What would they say if they saw themselves strolling across that square? With what writer would they associate their own footsteps? Would they consider themselves secondary characters or protagonists? These seem like natural questions, ones they should have been asking all along. Strangely, though, they never have. Perhaps it hasn’t occurred to them. Or perhaps they feel that their place is somehow there, not on foot in the street but on high, up on the rooftops of other men’s lives.

It is an odd game — a frivolous one, even — but, in the end, a fitting one for young men who see literature everywhere they look, for whom everything that happens around them happens just as they’ve read in books. Indeed, it would hardly be surprising to discover that this very scene — two men who, from their garret, dream of commanding the entire world — also came from one of those novels.

~ ~ ~

Lima, June 26, 1904

Señor Jiménez:

Immediately after posting my letter requesting a copy of your Sad Arias, I wished I could retrieve it, destroy it utterly. Why? I shall tell you: I imagined that my behavior was rather unseemly for a young lady. Without ever having met or even seen you, I wrote to you, spoke to you. I was so audacious as to impose upon you, to ask a tedious favor of you, you who are so generous and yet owe me nothing…

I reproached myself for all of this again and again until I was in agony.

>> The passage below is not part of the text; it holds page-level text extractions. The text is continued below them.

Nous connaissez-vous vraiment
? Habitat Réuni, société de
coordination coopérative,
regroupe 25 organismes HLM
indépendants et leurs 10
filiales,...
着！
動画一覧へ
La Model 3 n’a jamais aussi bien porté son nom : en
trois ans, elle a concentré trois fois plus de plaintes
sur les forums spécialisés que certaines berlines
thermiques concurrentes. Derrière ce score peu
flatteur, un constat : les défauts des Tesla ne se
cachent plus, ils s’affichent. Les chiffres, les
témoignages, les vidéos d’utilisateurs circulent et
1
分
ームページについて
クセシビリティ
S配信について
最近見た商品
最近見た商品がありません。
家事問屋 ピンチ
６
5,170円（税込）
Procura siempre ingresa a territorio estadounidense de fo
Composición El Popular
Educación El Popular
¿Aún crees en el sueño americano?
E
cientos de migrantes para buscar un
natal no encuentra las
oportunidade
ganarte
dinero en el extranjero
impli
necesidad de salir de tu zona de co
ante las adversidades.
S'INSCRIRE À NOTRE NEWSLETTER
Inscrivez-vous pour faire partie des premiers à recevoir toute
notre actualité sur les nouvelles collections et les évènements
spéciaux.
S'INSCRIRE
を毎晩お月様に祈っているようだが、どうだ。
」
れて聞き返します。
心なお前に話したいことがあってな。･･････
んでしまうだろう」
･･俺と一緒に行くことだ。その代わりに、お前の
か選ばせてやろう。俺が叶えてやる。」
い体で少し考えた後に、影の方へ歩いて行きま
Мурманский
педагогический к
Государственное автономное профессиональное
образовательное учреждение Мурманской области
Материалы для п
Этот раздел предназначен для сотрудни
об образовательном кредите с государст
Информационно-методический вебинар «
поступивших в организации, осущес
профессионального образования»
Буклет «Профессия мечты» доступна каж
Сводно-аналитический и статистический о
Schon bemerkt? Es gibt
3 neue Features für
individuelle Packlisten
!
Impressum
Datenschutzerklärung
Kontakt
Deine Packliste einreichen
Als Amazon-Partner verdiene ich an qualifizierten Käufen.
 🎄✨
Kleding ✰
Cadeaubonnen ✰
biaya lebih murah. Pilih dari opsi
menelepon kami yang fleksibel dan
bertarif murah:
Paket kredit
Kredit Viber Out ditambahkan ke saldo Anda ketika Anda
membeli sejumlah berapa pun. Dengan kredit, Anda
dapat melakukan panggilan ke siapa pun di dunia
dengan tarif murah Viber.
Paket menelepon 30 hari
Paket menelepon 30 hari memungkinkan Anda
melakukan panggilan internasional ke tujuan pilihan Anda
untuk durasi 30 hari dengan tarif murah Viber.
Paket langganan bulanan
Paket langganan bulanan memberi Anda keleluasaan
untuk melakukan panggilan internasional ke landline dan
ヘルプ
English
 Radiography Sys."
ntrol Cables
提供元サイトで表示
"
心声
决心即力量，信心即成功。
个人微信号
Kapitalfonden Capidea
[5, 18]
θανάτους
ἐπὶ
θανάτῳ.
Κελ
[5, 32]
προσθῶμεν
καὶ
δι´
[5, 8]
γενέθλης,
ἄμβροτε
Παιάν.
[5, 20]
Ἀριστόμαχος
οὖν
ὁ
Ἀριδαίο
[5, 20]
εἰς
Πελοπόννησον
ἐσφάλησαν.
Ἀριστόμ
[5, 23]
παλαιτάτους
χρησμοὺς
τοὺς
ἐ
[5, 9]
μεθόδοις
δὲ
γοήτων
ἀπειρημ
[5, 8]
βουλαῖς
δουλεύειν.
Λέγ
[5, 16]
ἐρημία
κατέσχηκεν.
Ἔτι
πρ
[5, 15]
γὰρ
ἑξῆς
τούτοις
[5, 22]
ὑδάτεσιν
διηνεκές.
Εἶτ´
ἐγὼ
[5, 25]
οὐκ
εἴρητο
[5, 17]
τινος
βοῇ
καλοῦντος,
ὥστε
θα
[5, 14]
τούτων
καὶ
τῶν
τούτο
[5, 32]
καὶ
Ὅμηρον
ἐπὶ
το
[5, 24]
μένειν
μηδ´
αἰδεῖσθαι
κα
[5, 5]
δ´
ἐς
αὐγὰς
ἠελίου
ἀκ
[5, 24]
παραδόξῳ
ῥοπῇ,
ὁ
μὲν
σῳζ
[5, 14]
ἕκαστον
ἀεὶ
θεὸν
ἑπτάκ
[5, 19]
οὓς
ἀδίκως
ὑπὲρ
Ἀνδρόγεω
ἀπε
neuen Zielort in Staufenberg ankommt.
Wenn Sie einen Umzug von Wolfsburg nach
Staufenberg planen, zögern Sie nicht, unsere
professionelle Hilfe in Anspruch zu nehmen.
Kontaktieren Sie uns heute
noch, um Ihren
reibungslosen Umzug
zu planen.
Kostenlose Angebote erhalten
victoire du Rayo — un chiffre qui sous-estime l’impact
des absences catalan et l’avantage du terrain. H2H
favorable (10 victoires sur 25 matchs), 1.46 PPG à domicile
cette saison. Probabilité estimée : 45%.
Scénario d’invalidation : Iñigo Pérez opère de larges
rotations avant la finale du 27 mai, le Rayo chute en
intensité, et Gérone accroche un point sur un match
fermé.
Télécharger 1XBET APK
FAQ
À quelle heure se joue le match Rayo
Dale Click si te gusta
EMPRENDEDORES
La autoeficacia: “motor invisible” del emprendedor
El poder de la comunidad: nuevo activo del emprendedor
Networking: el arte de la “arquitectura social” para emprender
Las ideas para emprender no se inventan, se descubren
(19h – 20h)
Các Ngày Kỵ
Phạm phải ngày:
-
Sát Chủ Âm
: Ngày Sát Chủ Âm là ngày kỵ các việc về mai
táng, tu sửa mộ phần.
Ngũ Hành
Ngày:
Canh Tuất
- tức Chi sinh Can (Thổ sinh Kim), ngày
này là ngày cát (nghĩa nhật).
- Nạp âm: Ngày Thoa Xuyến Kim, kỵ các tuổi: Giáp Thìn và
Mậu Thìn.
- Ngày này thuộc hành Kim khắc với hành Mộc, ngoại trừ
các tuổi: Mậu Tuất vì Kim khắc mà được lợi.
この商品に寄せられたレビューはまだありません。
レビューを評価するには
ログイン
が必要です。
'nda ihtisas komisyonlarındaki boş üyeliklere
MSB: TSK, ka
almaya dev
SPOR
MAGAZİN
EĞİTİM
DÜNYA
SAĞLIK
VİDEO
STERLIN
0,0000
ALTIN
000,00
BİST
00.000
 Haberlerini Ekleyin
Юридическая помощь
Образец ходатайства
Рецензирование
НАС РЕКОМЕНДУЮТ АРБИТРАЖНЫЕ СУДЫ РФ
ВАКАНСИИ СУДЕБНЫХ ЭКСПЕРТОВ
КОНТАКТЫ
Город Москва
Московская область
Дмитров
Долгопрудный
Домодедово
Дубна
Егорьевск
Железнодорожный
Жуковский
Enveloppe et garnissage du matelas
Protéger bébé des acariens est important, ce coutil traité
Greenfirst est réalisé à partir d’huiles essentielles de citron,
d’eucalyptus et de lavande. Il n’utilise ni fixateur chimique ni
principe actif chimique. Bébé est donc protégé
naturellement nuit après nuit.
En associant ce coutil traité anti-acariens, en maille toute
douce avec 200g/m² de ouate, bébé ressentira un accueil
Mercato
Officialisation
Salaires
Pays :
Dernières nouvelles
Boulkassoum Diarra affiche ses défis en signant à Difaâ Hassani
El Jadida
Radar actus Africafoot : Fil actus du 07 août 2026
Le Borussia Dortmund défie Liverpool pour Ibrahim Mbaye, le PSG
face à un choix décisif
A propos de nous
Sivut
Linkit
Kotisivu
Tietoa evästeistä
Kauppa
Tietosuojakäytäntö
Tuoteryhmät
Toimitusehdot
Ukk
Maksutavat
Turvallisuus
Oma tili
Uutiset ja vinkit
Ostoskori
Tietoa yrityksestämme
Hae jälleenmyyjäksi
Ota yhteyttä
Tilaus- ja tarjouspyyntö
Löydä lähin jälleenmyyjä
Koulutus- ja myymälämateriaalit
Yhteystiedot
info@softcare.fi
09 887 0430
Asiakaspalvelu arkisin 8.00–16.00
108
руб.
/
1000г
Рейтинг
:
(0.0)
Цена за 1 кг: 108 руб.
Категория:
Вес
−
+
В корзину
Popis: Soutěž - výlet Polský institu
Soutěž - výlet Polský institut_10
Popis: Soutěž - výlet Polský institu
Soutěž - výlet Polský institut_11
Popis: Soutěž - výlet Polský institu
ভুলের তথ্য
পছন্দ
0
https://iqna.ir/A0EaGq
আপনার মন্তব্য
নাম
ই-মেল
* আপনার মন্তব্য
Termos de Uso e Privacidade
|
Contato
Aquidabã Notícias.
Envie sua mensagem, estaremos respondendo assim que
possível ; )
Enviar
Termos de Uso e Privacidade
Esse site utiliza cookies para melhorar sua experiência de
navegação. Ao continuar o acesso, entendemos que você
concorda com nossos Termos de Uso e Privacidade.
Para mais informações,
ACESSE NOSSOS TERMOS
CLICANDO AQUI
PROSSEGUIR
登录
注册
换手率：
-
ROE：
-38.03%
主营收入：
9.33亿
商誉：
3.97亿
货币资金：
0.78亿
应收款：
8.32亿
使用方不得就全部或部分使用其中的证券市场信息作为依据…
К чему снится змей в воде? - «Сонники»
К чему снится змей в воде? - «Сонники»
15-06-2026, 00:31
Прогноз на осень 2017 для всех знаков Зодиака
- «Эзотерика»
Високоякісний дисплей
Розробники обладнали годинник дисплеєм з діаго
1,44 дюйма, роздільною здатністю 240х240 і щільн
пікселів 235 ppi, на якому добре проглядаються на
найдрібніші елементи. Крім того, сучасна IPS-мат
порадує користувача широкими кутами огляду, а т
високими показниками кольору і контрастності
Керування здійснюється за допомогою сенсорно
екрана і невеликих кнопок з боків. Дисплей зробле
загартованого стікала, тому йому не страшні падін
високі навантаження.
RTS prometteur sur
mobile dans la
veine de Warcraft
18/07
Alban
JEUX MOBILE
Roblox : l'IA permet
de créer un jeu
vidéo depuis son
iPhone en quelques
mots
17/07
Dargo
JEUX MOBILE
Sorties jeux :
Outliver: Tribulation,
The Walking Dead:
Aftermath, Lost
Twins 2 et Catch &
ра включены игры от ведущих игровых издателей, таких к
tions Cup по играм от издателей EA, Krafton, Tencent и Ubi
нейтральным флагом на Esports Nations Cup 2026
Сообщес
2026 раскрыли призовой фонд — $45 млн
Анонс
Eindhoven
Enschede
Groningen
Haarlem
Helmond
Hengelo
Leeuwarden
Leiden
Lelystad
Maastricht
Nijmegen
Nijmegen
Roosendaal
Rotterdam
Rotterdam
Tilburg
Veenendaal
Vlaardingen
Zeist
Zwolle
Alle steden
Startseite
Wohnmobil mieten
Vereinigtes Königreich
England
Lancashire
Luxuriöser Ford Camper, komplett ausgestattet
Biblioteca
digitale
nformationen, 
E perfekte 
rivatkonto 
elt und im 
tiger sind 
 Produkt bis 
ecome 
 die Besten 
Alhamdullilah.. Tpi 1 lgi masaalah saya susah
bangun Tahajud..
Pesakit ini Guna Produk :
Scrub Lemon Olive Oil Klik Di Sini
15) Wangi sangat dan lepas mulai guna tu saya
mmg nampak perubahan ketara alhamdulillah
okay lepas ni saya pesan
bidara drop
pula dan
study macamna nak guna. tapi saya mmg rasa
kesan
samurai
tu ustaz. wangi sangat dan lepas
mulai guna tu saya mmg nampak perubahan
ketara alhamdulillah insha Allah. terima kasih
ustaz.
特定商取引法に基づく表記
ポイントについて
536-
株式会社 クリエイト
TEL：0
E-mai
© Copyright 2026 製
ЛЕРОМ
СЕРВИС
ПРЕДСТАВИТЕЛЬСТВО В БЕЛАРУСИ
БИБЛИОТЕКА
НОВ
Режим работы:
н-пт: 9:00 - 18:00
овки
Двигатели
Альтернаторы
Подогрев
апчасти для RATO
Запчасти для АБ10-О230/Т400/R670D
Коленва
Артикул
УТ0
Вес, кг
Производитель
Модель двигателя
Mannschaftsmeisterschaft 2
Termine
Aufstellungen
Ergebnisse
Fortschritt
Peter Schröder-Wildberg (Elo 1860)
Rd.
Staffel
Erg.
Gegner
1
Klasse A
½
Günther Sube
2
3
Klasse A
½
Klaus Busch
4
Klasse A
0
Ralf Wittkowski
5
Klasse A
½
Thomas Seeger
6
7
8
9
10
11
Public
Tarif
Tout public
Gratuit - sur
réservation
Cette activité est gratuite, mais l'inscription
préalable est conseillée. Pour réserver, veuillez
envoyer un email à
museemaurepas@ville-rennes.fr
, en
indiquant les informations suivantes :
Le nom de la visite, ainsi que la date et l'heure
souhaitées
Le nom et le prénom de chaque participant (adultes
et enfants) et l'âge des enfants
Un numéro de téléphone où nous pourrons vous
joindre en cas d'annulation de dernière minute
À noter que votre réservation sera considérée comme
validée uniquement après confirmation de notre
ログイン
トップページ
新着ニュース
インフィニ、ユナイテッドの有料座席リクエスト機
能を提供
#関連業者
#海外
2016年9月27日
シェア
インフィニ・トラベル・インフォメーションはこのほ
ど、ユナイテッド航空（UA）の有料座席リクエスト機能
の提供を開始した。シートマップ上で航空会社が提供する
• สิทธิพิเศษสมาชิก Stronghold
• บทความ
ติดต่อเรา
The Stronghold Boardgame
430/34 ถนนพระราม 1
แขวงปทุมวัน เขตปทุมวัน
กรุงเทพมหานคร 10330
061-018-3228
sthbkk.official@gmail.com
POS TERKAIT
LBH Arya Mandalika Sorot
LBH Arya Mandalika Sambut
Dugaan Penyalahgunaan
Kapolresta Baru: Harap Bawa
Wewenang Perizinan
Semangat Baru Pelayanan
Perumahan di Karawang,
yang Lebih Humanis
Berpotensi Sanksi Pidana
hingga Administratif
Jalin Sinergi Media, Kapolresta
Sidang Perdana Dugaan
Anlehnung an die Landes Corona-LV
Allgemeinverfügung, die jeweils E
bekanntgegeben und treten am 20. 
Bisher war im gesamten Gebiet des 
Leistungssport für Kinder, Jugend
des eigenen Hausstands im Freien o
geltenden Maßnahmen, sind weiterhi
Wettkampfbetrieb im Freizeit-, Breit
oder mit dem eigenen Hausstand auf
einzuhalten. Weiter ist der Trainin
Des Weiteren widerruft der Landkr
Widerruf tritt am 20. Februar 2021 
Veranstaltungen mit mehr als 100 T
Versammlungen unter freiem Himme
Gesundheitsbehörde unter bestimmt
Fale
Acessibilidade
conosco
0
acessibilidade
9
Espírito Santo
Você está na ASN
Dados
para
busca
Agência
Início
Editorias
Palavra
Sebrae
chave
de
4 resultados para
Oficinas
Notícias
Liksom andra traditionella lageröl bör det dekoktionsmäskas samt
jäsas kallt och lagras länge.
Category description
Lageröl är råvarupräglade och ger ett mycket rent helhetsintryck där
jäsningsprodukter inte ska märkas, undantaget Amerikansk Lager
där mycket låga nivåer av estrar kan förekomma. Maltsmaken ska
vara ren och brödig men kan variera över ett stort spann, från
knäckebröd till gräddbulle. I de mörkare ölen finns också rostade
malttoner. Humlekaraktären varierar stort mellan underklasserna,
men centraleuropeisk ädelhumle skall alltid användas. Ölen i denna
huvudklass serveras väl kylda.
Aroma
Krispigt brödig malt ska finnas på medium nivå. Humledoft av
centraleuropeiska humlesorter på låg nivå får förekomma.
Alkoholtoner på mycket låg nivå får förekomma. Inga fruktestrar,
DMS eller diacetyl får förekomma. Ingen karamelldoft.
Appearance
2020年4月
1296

When one is twenty years old, as I am, one thinks quickly and suffers deeply!

Yet all of my inquietudes were soothed, all my doubts evaporated, when I received your kind letter and your beautiful book.

Your mournful verses speak to the heart with the resonant cadence of Schubert’s melancholy melodies. I will long remember these stanzas, through which wafts the delicate, gentle perfume of the author’s soul.

If I told you that I liked one part of your book better than another, it would be a falsehood. Each part has its own charm, its gray tone, its tears and its shadows…

I must tell you that, since reading them, I have been haunted by many of your verses. I seem to recognize all around me the gardens, the trees, the longings that you describe in your poems. As if it were here, on this side of the ocean, that you endured and enjoyed such exquisite sentiments.